Моей секретаршей, а вернее, помощником и другом была бывшая секретарша Кольцова Габриела Абад-Миро. Дочь врача из маленького города Алькой, она была воспитана в суровых правилах истовой католической семьи. Родители полагали, что у женщины может быть только два занятия: монашество или материнство. Габриела и ее сестра сбежали в Мадрид, поступили в университет. После победы Народного фронта обе вступили в компартию. Отец написал им, что ему легче было бы видеть их мертвыми, что они предали традиции семьи (дядей Габриелы был изысканный, в то время покойный католический писатель Габриель Миро, в его честь она и была окрещена). Когда сестры вышли замуж, обе — за коммунистов, обе гражданским браком, отец заявил, что отныне ему остается одно: до конца жизни замаливать свой грех, таким дурным отцом он предстанет перед богом. Мать иногда писала дочерям тайком от отца. Когда муж старшей дочери, батальонный комиссар, потерял на войне руку, отец увидел в этом возмездие. Он ждал Франко и готов был выдать ему дочерей.

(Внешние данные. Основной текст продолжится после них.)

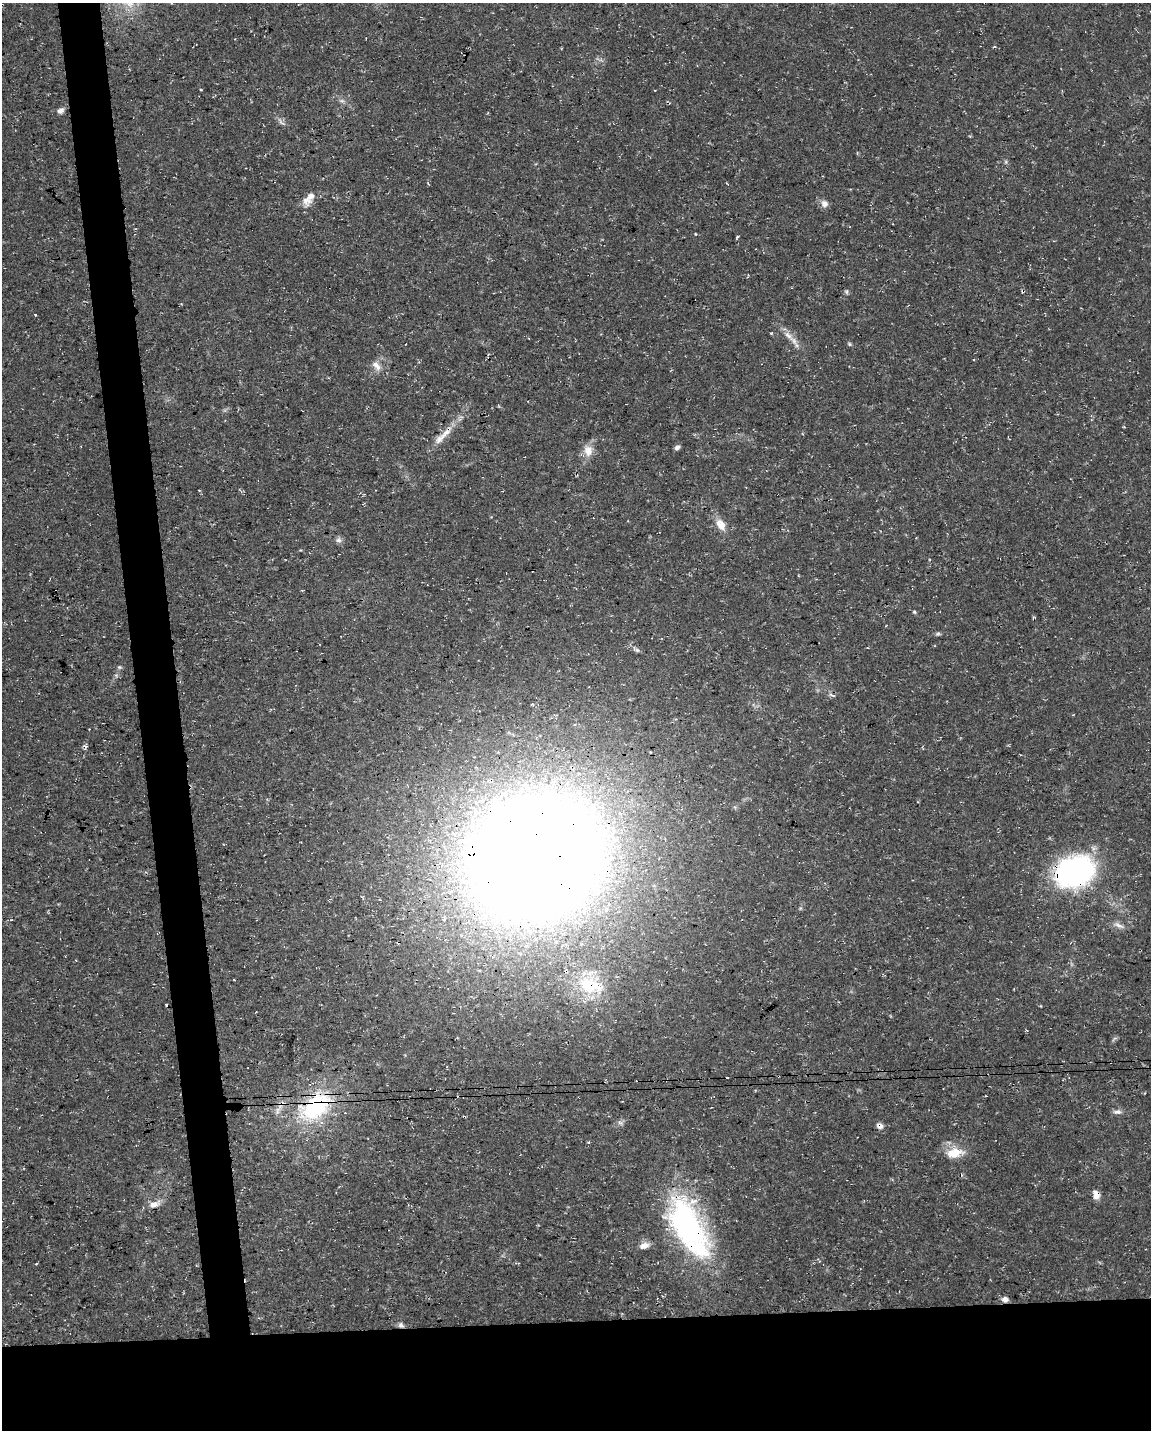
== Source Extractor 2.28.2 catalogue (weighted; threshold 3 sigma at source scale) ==
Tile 11 of 4 x 3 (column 3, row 3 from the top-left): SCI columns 2300-3448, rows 57-1484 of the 4598 x 4353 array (HDU 1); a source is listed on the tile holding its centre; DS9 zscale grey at full resolution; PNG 1153 x 1432 px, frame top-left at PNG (2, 3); no overlay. Shown black and unused: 11% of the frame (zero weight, under 3 of 4 exposures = <1% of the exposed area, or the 3 px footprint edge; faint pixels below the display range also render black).
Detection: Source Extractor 2.28.2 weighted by HDU 2 'WHT'; one run over the whole footprint, this tile lists its part. Background 0.0367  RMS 0.0033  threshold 0.015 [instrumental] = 3 sigma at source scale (4.5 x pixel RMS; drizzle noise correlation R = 1.50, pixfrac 1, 0.0396/0.0396 arcsec/px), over >= 5 px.
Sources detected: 54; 8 cosmic-ray / hot-pixel residue — not listed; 2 inside a brighter listed object's ellipse — not listed separately; the other 44 listed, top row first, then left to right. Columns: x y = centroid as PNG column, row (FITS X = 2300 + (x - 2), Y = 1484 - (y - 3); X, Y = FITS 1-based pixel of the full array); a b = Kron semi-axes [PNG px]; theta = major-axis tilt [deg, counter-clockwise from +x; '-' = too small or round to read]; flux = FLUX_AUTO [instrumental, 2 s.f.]
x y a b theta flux
994 47 5 3 - 0.27
342 101 6 6 - 0.84
61 110 10 7 37 1.4
281 121 14 4 -49 1.2
1006 162 6 4 -72 0.5
309 198 22 9 56 4
824 204 9 9 - 1.9
696 234 3 3 - 0.3
737 237 3 3 - 0.54
846 292 7 5 -88 0.6
788 335 19 7 -47 3.2
849 344 6 4 -23 0.48
376 366 16 8 -50 2.5
446 433 28 8 49 4.8
677 447 7 5 43 1
588 451 16 12 -80 3.8
721 525 16 9 -59 3.9
339 540 8 7 - 1.1
914 612 5 4 - 0.44
938 634 8 5 8 0.61
119 667 6 5 - 0.53
116 675 6 4 -19 0.48
832 695 10 3 -24 0.6
536 857 81 72 23 1400
1075 872 35 26 22 85
380 900 4 3 - 0.23
1119 925 17 6 -25 1.7
590 985 31 20 -12 18
167 1005 3 3 - 0.68
1114 1039 8 4 46 0.63
315 1107 50 29 34 37
1117 1112 12 6 5 1.3
464 1117 4 3 - 0.43
620 1123 8 5 -20 0.87
880 1126 8 7 - 1.5
588 1142 3 3 - 0.53
955 1153 24 13 8 6.6
1096 1195 11 8 -76 2.2
154 1204 15 8 9 2.8
687 1223 64 33 -56 73
644 1246 14 8 17 2.3
518 1263 4 3 - 0.33
1005 1299 7 6 - 1.5
401 1325 8 6 -49 1
Overlapping masked pixels (flux is a lower limit): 11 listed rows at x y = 446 433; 536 857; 1075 872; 590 985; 315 1107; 464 1117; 880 1126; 1096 1195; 687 1223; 1005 1299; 401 1325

Габриела в первый же день мятежа бросилась к казармам Монтанья в Мадриде, где заперлись фашисты. Взятием этих казарм мятеж в столице окончился. Потом она стала фронтовым агитатором. Небольшая, черноглазая, с выразительным красивым лицом и глубоким голосом, она ездила и ходила от одной части к другой. На фронте ее увидел Кольцов. Она знала французский. Он уговорил ее стать его переводчицей и отпустил, когда изучил испанский. Она рассказала мне, что почти с первого дня их работы Кольцов потребовал, чтобы она, оставаясь с ним наедине, говорила только по-испански. Очень скоро он стал вставлять отдельные слова, когда она переводила ему речь других, потом начал объясняться сам, прося только, чтобы она подсказывала ему незнакомые слова, и наконец заговорил самостоятельно.